Dataset entries:

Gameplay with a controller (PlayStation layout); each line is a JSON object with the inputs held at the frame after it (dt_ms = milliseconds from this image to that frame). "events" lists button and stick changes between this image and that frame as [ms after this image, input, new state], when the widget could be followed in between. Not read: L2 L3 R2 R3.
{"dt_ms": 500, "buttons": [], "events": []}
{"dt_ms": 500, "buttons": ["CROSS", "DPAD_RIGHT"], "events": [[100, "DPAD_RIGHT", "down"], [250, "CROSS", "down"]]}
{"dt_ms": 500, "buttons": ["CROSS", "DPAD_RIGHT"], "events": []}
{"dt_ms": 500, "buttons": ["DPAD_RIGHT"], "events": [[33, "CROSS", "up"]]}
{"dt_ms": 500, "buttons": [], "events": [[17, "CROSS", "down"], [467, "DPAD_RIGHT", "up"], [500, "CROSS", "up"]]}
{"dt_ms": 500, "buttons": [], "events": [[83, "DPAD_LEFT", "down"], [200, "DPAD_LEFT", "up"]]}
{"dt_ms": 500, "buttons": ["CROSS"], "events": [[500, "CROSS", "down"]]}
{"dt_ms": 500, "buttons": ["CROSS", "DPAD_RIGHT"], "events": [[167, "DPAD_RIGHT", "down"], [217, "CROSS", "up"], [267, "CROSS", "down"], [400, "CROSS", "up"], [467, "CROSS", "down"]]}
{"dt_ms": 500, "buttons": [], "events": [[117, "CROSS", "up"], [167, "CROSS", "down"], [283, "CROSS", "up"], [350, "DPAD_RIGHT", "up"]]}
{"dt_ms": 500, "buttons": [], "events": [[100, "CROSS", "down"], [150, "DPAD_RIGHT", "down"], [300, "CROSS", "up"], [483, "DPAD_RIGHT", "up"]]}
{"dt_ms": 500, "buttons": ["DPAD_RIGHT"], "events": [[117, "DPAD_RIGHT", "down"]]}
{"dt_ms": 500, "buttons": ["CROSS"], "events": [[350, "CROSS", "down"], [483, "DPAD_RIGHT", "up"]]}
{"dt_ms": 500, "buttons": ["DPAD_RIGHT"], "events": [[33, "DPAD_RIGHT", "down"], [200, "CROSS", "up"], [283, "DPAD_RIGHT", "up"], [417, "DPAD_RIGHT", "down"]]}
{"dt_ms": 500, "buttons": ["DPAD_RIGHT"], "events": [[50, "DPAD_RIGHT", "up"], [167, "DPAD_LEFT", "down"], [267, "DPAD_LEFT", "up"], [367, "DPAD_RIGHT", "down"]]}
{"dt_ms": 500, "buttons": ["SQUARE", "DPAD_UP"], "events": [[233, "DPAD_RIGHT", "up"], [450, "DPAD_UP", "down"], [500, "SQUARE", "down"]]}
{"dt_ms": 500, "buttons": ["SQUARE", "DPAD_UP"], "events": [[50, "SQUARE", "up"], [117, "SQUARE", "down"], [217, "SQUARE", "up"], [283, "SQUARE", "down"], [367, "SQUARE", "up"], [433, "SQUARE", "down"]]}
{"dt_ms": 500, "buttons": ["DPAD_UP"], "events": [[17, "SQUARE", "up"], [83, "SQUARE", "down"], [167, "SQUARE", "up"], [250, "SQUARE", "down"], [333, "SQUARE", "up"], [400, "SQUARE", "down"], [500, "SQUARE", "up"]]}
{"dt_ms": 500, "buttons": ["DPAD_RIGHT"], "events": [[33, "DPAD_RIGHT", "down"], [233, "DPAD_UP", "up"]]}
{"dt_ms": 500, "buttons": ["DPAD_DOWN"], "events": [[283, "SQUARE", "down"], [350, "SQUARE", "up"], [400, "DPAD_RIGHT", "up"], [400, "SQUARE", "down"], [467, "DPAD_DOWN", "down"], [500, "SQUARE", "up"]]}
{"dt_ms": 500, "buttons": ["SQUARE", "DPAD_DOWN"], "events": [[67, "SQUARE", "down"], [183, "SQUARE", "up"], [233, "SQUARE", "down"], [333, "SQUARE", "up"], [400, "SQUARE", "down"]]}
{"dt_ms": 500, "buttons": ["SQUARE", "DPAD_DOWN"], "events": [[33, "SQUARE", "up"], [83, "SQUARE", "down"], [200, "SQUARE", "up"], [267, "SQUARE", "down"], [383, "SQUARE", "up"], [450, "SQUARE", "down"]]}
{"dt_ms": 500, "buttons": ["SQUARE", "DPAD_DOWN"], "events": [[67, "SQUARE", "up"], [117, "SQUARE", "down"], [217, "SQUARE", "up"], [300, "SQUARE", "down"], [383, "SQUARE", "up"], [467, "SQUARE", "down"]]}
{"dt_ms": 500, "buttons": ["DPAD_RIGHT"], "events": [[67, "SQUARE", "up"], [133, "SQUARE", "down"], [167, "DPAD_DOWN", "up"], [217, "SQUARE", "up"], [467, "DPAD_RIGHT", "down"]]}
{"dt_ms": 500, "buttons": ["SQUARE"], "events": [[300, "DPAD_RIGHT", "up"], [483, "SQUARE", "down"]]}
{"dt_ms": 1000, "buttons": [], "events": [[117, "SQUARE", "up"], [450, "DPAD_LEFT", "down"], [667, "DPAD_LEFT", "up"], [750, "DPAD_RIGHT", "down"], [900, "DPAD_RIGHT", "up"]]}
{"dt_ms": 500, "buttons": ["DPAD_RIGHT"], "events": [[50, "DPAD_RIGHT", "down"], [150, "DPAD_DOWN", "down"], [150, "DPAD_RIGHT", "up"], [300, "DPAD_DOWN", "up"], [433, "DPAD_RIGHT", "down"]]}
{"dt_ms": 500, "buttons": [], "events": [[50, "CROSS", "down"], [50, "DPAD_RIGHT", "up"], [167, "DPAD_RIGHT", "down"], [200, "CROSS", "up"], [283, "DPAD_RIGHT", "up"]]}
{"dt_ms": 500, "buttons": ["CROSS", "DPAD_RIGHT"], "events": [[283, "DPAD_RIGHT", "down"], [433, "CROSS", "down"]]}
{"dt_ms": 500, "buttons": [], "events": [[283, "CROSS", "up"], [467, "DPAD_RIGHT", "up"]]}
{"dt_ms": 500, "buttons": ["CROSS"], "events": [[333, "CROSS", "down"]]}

- [Directions for this task] Could the data above be set down exactly, in full?

- [Your response]
Gameplay with a controller (PlayStation layout); each line is a JSON object with the inputs held at the frame after it (dt_ms = milliseconds from this image to that frame). "events" lists button and stick changes between this image and that frame as [ms after this image, input, new state], when the widget could be followed in between. Not read: L2 L3 R2 R3.
{"dt_ms": 500, "buttons": [], "events": []}
{"dt_ms": 500, "buttons": ["CROSS", "DPAD_RIGHT"], "events": [[100, "DPAD_RIGHT", "down"], [250, "CROSS", "down"]]}
{"dt_ms": 500, "buttons": ["CROSS", "DPAD_RIGHT"], "events": []}
{"dt_ms": 500, "buttons": ["DPAD_RIGHT"], "events": [[33, "CROSS", "up"]]}
{"dt_ms": 500, "buttons": [], "events": [[17, "CROSS", "down"], [467, "DPAD_RIGHT", "up"], [500, "CROSS", "up"]]}
{"dt_ms": 500, "buttons": [], "events": [[83, "DPAD_LEFT", "down"], [200, "DPAD_LEFT", "up"]]}
{"dt_ms": 500, "buttons": ["CROSS"], "events": [[500, "CROSS", "down"]]}
{"dt_ms": 500, "buttons": ["CROSS", "DPAD_RIGHT"], "events": [[167, "DPAD_RIGHT", "down"], [217, "CROSS", "up"], [267, "CROSS", "down"], [400, "CROSS", "up"], [467, "CROSS", "down"]]}
{"dt_ms": 500, "buttons": [], "events": [[117, "CROSS", "up"], [167, "CROSS", "down"], [283, "CROSS", "up"], [350, "DPAD_RIGHT", "up"]]}
{"dt_ms": 500, "buttons": [], "events": [[100, "CROSS", "down"], [150, "DPAD_RIGHT", "down"], [300, "CROSS", "up"], [483, "DPAD_RIGHT", "up"]]}
{"dt_ms": 500, "buttons": ["DPAD_RIGHT"], "events": [[117, "DPAD_RIGHT", "down"]]}
{"dt_ms": 500, "buttons": ["CROSS"], "events": [[350, "CROSS", "down"], [483, "DPAD_RIGHT", "up"]]}
{"dt_ms": 500, "buttons": ["DPAD_RIGHT"], "events": [[33, "DPAD_RIGHT", "down"], [200, "CROSS", "up"], [283, "DPAD_RIGHT", "up"], [417, "DPAD_RIGHT", "down"]]}
{"dt_ms": 500, "buttons": ["DPAD_RIGHT"], "events": [[50, "DPAD_RIGHT", "up"], [167, "DPAD_LEFT", "down"], [267, "DPAD_LEFT", "up"], [367, "DPAD_RIGHT", "down"]]}
{"dt_ms": 500, "buttons": ["SQUARE", "DPAD_UP"], "events": [[233, "DPAD_RIGHT", "up"], [450, "DPAD_UP", "down"], [500, "SQUARE", "down"]]}
{"dt_ms": 500, "buttons": ["SQUARE", "DPAD_UP"], "events": [[50, "SQUARE", "up"], [117, "SQUARE", "down"], [217, "SQUARE", "up"], [283, "SQUARE", "down"], [367, "SQUARE", "up"], [433, "SQUARE", "down"]]}
{"dt_ms": 500, "buttons": ["DPAD_UP"], "events": [[17, "SQUARE", "up"], [83, "SQUARE", "down"], [167, "SQUARE", "up"], [250, "SQUARE", "down"], [333, "SQUARE", "up"], [400, "SQUARE", "down"], [500, "SQUARE", "up"]]}
{"dt_ms": 500, "buttons": ["DPAD_RIGHT"], "events": [[33, "DPAD_RIGHT", "down"], [233, "DPAD_UP", "up"]]}
{"dt_ms": 500, "buttons": ["DPAD_DOWN"], "events": [[283, "SQUARE", "down"], [350, "SQUARE", "up"], [400, "DPAD_RIGHT", "up"], [400, "SQUARE", "down"], [467, "DPAD_DOWN", "down"], [500, "SQUARE", "up"]]}
{"dt_ms": 500, "buttons": ["SQUARE", "DPAD_DOWN"], "events": [[67, "SQUARE", "down"], [183, "SQUARE", "up"], [233, "SQUARE", "down"], [333, "SQUARE", "up"], [400, "SQUARE", "down"]]}
{"dt_ms": 500, "buttons": ["SQUARE", "DPAD_DOWN"], "events": [[33, "SQUARE", "up"], [83, "SQUARE", "down"], [200, "SQUARE", "up"], [267, "SQUARE", "down"], [383, "SQUARE", "up"], [450, "SQUARE", "down"]]}
{"dt_ms": 500, "buttons": ["SQUARE", "DPAD_DOWN"], "events": [[67, "SQUARE", "up"], [117, "SQUARE", "down"], [217, "SQUARE", "up"], [300, "SQUARE", "down"], [383, "SQUARE", "up"], [467, "SQUARE", "down"]]}
{"dt_ms": 500, "buttons": ["DPAD_RIGHT"], "events": [[67, "SQUARE", "up"], [133, "SQUARE", "down"], [167, "DPAD_DOWN", "up"], [217, "SQUARE", "up"], [467, "DPAD_RIGHT", "down"]]}
{"dt_ms": 500, "buttons": ["SQUARE"], "events": [[300, "DPAD_RIGHT", "up"], [483, "SQUARE", "down"]]}
{"dt_ms": 1000, "buttons": [], "events": [[117, "SQUARE", "up"], [450, "DPAD_LEFT", "down"], [667, "DPAD_LEFT", "up"], [750, "DPAD_RIGHT", "down"], [900, "DPAD_RIGHT", "up"]]}
{"dt_ms": 500, "buttons": ["DPAD_RIGHT"], "events": [[50, "DPAD_RIGHT", "down"], [150, "DPAD_DOWN", "down"], [150, "DPAD_RIGHT", "up"], [300, "DPAD_DOWN", "up"], [433, "DPAD_RIGHT", "down"]]}
{"dt_ms": 500, "buttons": [], "events": [[50, "CROSS", "down"], [50, "DPAD_RIGHT", "up"], [167, "DPAD_RIGHT", "down"], [200, "CROSS", "up"], [283, "DPAD_RIGHT", "up"]]}
{"dt_ms": 500, "buttons": ["CROSS", "DPAD_RIGHT"], "events": [[283, "DPAD_RIGHT", "down"], [433, "CROSS", "down"]]}
{"dt_ms": 500, "buttons": [], "events": [[283, "CROSS", "up"], [467, "DPAD_RIGHT", "up"]]}
{"dt_ms": 500, "buttons": ["CROSS"], "events": [[333, "CROSS", "down"]]}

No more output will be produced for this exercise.